C’era anche Sangalli, presidente di Confcommercio, in una delle piazze di Roma dove i commercianti si erano ritrovati per protestare. “Siamo in attesa di un cambiamento sempre più necessario. Serve, infatti, il pieno decollo della campagna di vaccinazione, del passaporto vaccinale. Ma occorre anche avere la consapevolezza dell’insostenibilità economica e sociale del modello del “più chiusure”. Chiediamo di riaprire, in sicurezza, certo. Ma con tutta l’urgenza che deriva dal sapere che quando si spegne un’insegna viene meno un pezzo del futuro del Paese”, ha detto alla Stampa.
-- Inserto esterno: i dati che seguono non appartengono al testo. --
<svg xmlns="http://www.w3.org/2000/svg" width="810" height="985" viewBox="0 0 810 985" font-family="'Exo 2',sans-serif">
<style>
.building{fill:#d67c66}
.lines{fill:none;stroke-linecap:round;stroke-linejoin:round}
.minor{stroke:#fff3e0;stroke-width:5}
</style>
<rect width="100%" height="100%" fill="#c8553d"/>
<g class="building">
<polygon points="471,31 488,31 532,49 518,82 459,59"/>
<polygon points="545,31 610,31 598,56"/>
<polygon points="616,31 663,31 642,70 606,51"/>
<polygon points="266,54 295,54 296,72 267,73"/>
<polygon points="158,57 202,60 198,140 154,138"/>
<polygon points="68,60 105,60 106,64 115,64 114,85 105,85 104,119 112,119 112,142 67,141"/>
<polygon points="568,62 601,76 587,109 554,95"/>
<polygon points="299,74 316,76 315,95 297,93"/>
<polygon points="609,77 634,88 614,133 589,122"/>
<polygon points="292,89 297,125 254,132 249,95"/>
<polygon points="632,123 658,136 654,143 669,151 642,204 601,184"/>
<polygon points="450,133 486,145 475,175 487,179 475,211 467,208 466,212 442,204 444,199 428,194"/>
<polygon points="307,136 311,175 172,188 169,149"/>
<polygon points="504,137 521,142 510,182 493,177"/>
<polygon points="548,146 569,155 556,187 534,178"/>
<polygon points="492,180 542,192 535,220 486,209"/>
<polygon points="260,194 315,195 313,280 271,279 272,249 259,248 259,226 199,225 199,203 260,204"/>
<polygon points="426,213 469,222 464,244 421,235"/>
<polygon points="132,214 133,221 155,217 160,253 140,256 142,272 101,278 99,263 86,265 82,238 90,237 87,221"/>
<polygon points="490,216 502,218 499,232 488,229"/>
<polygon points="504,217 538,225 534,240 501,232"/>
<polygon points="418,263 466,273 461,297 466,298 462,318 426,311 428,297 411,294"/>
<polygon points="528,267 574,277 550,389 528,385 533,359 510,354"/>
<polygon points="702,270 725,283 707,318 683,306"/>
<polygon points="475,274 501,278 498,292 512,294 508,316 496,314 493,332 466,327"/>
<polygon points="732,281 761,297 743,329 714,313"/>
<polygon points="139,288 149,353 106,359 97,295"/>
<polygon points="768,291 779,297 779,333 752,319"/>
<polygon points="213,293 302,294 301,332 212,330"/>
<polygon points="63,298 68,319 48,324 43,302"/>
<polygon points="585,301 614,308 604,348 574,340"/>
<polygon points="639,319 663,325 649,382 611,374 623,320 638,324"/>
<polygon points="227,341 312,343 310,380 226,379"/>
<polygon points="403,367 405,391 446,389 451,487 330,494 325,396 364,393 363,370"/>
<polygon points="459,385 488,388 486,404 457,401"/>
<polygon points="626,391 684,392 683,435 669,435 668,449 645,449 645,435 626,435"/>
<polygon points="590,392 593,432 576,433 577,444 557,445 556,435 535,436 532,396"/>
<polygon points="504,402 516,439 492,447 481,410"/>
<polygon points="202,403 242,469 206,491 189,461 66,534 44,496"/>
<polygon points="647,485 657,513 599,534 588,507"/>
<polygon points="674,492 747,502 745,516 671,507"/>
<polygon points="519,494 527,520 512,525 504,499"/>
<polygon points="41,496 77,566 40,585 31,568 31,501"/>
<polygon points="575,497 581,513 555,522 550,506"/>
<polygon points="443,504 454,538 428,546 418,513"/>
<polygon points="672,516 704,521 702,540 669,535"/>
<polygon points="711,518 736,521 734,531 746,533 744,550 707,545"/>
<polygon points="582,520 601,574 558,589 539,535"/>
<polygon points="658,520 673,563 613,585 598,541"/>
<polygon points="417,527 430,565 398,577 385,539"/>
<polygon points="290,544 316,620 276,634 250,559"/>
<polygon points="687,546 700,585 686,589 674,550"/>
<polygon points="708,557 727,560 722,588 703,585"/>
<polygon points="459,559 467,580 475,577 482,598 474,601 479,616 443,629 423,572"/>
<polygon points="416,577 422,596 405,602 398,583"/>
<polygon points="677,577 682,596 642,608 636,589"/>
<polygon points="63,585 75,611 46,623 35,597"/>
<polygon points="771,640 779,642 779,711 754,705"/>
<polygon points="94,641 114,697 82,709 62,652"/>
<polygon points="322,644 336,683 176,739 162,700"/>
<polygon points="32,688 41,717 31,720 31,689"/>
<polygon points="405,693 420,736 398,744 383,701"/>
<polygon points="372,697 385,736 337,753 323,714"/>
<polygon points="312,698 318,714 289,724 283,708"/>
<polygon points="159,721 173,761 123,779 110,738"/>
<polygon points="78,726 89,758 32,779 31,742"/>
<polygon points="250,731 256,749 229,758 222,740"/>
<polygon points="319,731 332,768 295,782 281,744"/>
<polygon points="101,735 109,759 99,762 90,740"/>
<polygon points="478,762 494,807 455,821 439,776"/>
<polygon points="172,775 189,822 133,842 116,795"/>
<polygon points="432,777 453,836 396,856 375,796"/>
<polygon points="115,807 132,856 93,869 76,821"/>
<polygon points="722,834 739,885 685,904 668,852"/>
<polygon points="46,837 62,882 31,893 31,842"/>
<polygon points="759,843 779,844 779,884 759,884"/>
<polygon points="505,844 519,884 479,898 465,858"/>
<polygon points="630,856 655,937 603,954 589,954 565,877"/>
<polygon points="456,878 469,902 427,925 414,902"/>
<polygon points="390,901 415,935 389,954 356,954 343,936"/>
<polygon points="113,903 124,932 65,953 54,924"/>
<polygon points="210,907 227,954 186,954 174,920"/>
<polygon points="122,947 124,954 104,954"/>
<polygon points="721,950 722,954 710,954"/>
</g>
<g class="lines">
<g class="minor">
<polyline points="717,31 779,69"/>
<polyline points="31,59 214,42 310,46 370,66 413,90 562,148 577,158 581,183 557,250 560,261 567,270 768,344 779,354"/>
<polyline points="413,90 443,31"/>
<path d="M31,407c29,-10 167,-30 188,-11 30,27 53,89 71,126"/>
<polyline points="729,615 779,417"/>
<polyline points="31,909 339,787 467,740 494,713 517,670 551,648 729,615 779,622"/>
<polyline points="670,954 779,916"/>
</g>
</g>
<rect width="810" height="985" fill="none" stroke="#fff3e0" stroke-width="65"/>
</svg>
“Noi siamo per il rispetto sempre e comunque della legalità. E lo abbiamo dimostrato in tutti questi mesi, in ogni angolo del Paese. Anche perché crediamo nel dialogo e nella proposta per sostenere concretamente gli imprenditori che sono allo stremo. Riaprire le scuole è un segnale forte verso la normalità. Ed è anche andare incontro ai giovani, che insieme ai più anziani, sono quelli che hanno sofferto di più in quest’anno drammatico”.

“Certo, era anche una occasione per far ripartire le attività commerciali, della ristorazione e della filiera turistica, che hanno investito per continuare a lavorare in sicurezza”, ha aggiunto. “Il passaggio dai `ristori” ai “sostegni” registra l’archiviazione del sistema dei codici Ateco ed è un bene. Ma resta molto da fare per indennizzi che siano, al contempo, più adeguati e più inclusivi e che tengano conto sia delle cadute di fatturato che dei costi fissi. Per questo occorre procedere al più presto ad un nuovo e robusto scostamento di bilancio. Perché servono decisamente più risorse. per interventi per le locazioni commerciali alle moratorie fiscali e creditizie, dalle utenze alla Tari”, ha concluso Sangalli (Agimeg.it).